PANC 2020: Retirement Income and Participant Outcomes
Experts discussed solutions to retirement income challenges faced by plan sponsors and participants, sharing key strategies to help ease longevity concerns.
The last session on Day 3 of the 2020 PLANADVISER National Conference (PANC) emphasized helping participants create a solid foundation for retirement security: adequate guaranteed income.
While most participants don’t annuitize their assets, most do accrue what amounts to an annuity in their Social Security benefit. For many Americans, this supplies a large portion of their guaranteed retirement income. The jury is out as to whether more defined contribution (DC) plan investors will choose to purchase guarantees with their plan assets moving forward.
Panelist Barbara Delaney, principal and founder at StoneStreet Renaissance LLC, which was acquired in 2019 by Hub International, said participants need to recognize the critical importance of income guarantees.
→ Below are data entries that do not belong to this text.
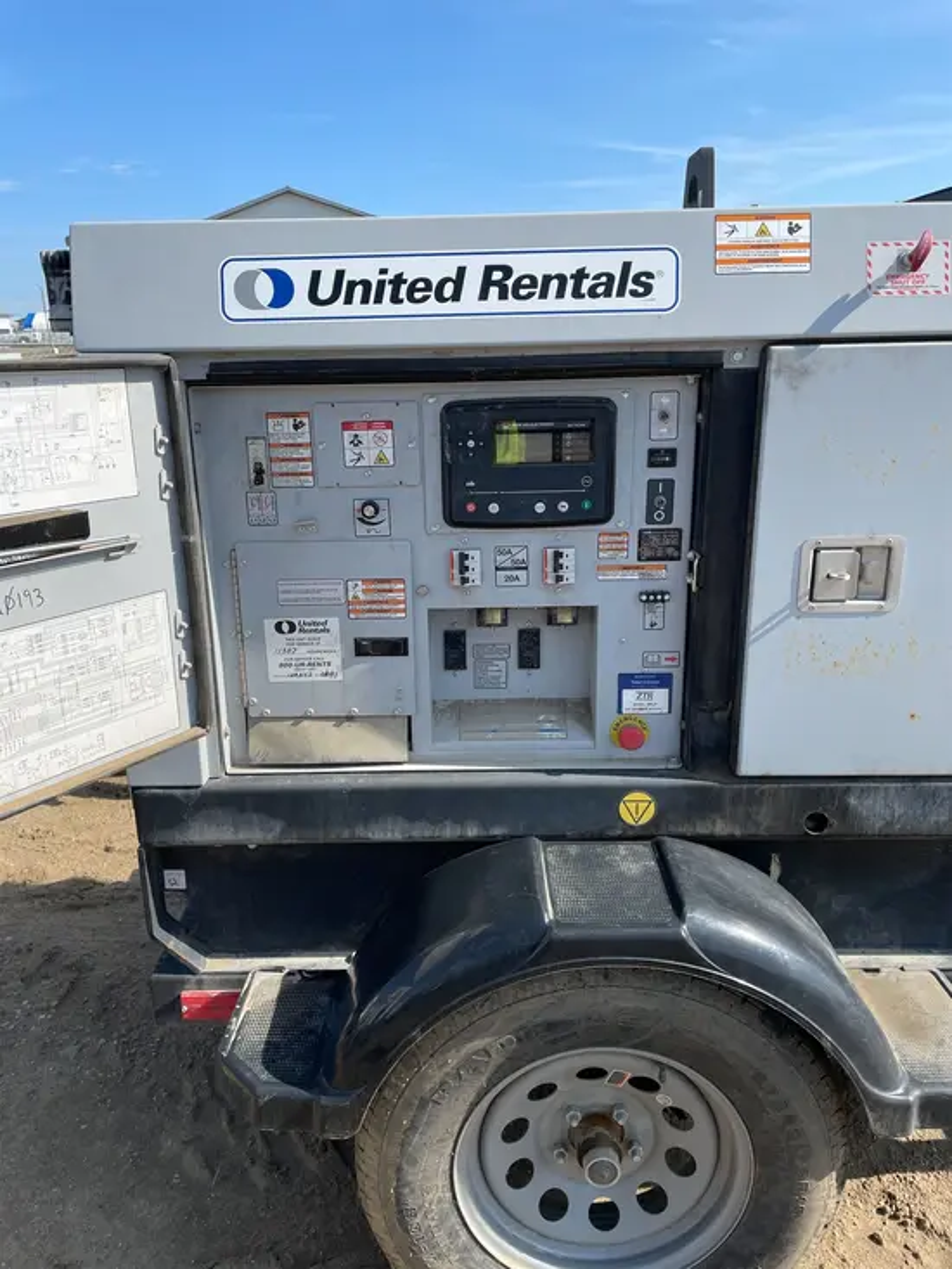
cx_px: 476
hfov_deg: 53.1
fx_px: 953
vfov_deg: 67.3
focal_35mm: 26
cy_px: 634
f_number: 1.6
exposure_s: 1/2882
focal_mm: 4.2
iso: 50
“We try to give everyone a little exercise before they come in for a meeting—to list five things they want to do in retirement,” Delaney said during the virtual event. “We ask them to start doing those things now, before they retire. We do this because many people say they want to do things in retirement and never get them done. This exercise helps them understand what their expenses will be, which makes income planning much easier.”
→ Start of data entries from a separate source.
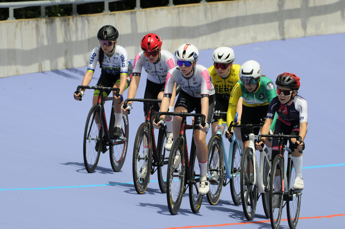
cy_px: 114
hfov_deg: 6.9
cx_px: 172
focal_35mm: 300
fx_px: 2871
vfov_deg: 4.6
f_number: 5.6
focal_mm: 200
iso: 220
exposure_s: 1/1250
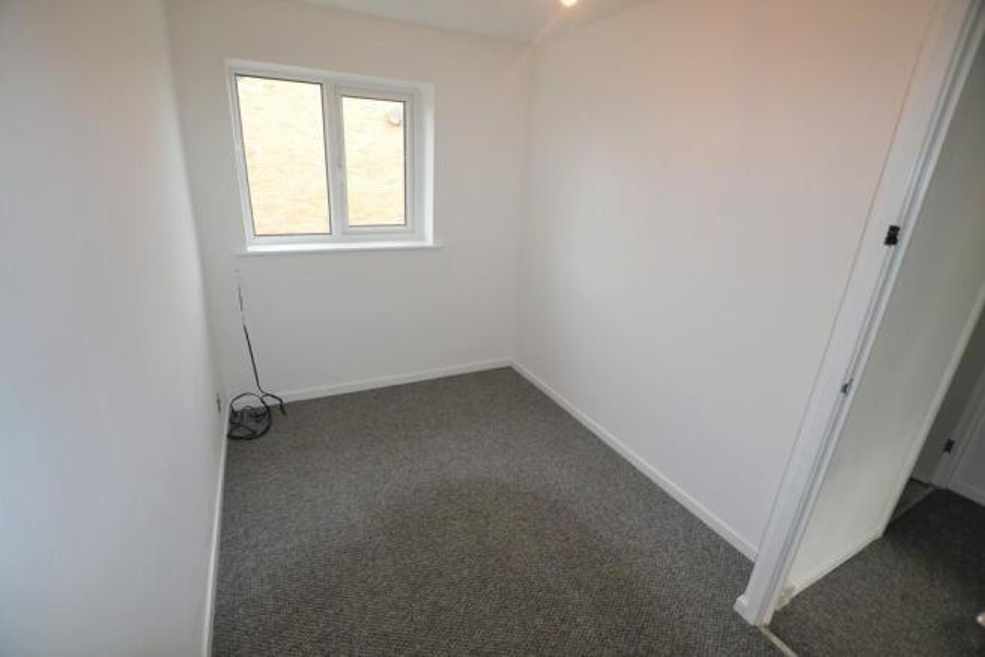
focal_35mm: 15
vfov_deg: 77.4
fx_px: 410
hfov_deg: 100.4
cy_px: 328
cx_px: 492
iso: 360
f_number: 4
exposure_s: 1/125
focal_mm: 10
Christopher Kulick Jr., principal and financial adviser at CAPTRUST who previously won the PLANADVISER Retirement Plan Adviser of the Year designation, said his firm has created a Retirement Blueprint program. The program provides a consolidated view of a participants in-plan and out-of-plan assets.
Nathaniel Miles, head of retirement at Wells Fargo Asset Management, listed three key points to keep in mind when matching a type of lifetime income product to a participant or employee base. These are simplicity, longevity and flexibility.
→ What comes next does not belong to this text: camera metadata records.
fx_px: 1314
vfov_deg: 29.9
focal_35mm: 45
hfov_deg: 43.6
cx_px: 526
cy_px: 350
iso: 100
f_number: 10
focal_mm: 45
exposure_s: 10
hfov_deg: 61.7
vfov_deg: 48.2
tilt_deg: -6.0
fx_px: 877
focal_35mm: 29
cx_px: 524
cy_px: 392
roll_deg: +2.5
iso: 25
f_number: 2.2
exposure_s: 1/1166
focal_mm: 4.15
On the topic of income simplicity, the trio suggested rethinking the jargon that often gets used with plan sponsors. For example, most employers don’t know the difference between “in-plan” and “out-of-plan” income. There also needs to be collaboration among the plan’s stakeholders, meaning that the asset manager, consultant and plan sponsor need to work together to present straightforward income solutions.
“Some solutions that we’ve seen come online from insurance providers can take 40 minutes to talk through with a plan sponsor,” Delaney observed. On the point of flexibility, she recommended looking into partial annuitization, where a retiree annuitizes a portion, perhaps 10% or 20%, of assets. This reduces longevity risk while also ensuring participants maintain an adequate degree of control and flexibility.
Kulick said they are currently educating and advising clients to stay in the plan. “We want to work with sponsors to create retiree-friendly plans,” Kulick said. “Once you have that element of plan design in place, it should really be paired with a strong advice component, as well. It is likely that in-plan guarantees will be paired with non-guaranteed strategies, such as bond ladders and stable value funds.”
The experts also polled adviser attendees to see whether their clients are asking about retaining retirees in their plan. Almost half of the attendees said yes. Twenty-eight percent said their clients are not asking, and about one-quarter said, while their clients aren’t asking, they, themselves, are bringing the subject up.
Delaney said more plan sponsors are taking a greater interest in retaining retirees because they now recognize that people want help during this post-work period. Looking to the rest of 2020 and into 2021, she expects the adviser community to work as activists for the plan sponsor, to help ensure their clients have simple income solutions that work for the plan and its participants.